▶ **Material to process**
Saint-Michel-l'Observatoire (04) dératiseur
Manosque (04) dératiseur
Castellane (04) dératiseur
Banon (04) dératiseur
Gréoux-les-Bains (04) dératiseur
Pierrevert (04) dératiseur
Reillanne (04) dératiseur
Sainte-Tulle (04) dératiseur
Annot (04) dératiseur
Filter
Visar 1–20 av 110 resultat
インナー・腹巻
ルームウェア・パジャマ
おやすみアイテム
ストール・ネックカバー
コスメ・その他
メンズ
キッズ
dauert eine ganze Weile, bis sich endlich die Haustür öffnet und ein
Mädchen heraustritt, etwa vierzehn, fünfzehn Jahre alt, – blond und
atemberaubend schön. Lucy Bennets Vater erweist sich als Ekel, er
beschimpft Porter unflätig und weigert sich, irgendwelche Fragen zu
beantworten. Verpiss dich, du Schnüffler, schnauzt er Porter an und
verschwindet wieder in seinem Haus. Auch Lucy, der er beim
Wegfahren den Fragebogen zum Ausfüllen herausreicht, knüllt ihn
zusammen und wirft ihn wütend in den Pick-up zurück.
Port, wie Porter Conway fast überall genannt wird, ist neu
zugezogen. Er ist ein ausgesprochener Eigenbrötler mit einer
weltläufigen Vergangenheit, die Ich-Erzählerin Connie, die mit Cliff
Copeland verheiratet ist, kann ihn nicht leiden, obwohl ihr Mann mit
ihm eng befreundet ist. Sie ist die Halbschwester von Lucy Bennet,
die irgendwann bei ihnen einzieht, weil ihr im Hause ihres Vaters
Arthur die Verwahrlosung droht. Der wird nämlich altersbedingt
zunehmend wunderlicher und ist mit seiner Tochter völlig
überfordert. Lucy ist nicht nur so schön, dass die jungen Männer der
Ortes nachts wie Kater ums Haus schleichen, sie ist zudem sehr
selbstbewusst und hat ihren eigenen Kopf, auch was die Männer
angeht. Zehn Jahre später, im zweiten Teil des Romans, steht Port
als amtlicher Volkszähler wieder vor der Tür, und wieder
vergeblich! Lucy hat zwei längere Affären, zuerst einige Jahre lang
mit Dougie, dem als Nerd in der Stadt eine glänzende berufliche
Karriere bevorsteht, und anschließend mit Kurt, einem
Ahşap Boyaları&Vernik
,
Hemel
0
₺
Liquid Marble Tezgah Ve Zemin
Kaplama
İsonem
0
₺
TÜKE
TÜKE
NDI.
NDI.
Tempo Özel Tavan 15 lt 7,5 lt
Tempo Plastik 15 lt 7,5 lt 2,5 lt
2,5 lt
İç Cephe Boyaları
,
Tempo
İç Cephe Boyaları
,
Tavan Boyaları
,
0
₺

▶ **Task details**
Exact retyping of every entry is required.

▶ **Output of the task**
Saint-Michel-l'Observatoire (04) dératiseur
Manosque (04) dératiseur
Castellane (04) dératiseur
Banon (04) dératiseur
Gréoux-les-Bains (04) dératiseur
Pierrevert (04) dératiseur
Reillanne (04) dératiseur
Sainte-Tulle (04) dératiseur
Annot (04) dératiseur
Filter
Visar 1–20 av 110 resultat
インナー・腹巻
ルームウェア・パジャマ
おやすみアイテム
ストール・ネックカバー
コスメ・その他
メンズ
キッズ
dauert eine ganze Weile, bis sich endlich die Haustür öffnet und ein
Mädchen heraustritt, etwa vierzehn, fünfzehn Jahre alt, – blond und
atemberaubend schön. Lucy Bennets Vater erweist sich als Ekel, er
beschimpft Porter unflätig und weigert sich, irgendwelche Fragen zu
beantworten. Verpiss dich, du Schnüffler, schnauzt er Porter an und
verschwindet wieder in seinem Haus. Auch Lucy, der er beim
Wegfahren den Fragebogen zum Ausfüllen herausreicht, knüllt ihn
zusammen und wirft ihn wütend in den Pick-up zurück.
Port, wie Porter Conway fast überall genannt wird, ist neu
zugezogen. Er ist ein ausgesprochener Eigenbrötler mit einer
weltläufigen Vergangenheit, die Ich-Erzählerin Connie, die mit Cliff
Copeland verheiratet ist, kann ihn nicht leiden, obwohl ihr Mann mit
ihm eng befreundet ist. Sie ist die Halbschwester von Lucy Bennet,
die irgendwann bei ihnen einzieht, weil ihr im Hause ihres Vaters
Arthur die Verwahrlosung droht. Der wird nämlich altersbedingt
zunehmend wunderlicher und ist mit seiner Tochter völlig
überfordert. Lucy ist nicht nur so schön, dass die jungen Männer der
Ortes nachts wie Kater ums Haus schleichen, sie ist zudem sehr
selbstbewusst und hat ihren eigenen Kopf, auch was die Männer
angeht. Zehn Jahre später, im zweiten Teil des Romans, steht Port
als amtlicher Volkszähler wieder vor der Tür, und wieder
vergeblich! Lucy hat zwei längere Affären, zuerst einige Jahre lang
mit Dougie, dem als Nerd in der Stadt eine glänzende berufliche
Karriere bevorsteht, und anschließend mit Kurt, einem
Ahşap Boyaları&Vernik
,
Hemel
0
₺
Liquid Marble Tezgah Ve Zemin
Kaplama
İsonem
0
₺
TÜKE
TÜKE
NDI.
NDI.
Tempo Özel Tavan 15 lt 7,5 lt
Tempo Plastik 15 lt 7,5 lt 2,5 lt
2,5 lt
İç Cephe Boyaları
,
Tempo
İç Cephe Boyaları
,
Tavan Boyaları
,
0
₺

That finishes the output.